What is being asked: Scan the entries that follow and work out how many lines contain "recorded". Give the number and nothing else.

Material for this task:

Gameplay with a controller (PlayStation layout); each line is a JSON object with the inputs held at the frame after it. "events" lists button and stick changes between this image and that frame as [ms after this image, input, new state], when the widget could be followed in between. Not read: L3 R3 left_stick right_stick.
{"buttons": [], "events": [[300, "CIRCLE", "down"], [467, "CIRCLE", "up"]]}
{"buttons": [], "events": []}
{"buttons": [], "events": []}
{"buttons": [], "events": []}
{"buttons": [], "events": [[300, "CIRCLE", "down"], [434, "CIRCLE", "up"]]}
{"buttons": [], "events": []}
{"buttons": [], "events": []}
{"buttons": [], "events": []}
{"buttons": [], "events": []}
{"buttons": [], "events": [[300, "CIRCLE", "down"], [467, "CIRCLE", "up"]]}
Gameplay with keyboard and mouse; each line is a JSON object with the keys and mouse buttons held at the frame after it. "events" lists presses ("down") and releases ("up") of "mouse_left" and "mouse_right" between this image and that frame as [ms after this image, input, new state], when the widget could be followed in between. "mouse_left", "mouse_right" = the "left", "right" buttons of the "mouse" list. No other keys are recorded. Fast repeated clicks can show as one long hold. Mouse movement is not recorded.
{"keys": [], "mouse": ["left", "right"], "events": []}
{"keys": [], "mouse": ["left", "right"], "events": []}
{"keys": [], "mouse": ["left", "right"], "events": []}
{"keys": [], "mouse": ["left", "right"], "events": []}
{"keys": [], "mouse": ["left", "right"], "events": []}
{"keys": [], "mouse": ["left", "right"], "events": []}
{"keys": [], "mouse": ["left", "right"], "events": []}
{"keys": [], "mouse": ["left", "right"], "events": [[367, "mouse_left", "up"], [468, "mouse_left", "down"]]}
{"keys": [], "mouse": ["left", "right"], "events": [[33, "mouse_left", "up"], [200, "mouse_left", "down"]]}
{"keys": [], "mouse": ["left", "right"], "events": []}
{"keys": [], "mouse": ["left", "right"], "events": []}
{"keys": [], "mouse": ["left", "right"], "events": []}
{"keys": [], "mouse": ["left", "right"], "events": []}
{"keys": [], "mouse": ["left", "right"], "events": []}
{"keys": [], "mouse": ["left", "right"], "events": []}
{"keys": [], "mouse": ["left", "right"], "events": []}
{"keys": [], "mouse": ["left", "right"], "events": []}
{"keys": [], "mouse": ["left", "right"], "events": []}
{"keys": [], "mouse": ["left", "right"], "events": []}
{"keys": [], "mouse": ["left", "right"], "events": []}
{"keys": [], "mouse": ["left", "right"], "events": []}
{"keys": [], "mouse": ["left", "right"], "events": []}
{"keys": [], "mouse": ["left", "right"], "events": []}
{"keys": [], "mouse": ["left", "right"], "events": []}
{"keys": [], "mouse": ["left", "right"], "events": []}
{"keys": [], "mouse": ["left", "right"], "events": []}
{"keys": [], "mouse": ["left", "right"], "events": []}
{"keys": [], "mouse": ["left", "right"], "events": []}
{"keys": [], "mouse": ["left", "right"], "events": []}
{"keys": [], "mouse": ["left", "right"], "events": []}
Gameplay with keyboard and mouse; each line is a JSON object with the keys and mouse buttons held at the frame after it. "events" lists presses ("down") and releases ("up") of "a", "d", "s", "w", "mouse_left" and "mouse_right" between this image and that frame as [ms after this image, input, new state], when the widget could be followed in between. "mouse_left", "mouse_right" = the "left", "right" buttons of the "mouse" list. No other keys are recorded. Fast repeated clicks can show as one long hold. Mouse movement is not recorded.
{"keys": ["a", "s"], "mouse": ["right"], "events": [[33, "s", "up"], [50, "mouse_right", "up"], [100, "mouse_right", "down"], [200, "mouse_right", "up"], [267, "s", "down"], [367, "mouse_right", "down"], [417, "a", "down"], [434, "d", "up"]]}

The answer: 2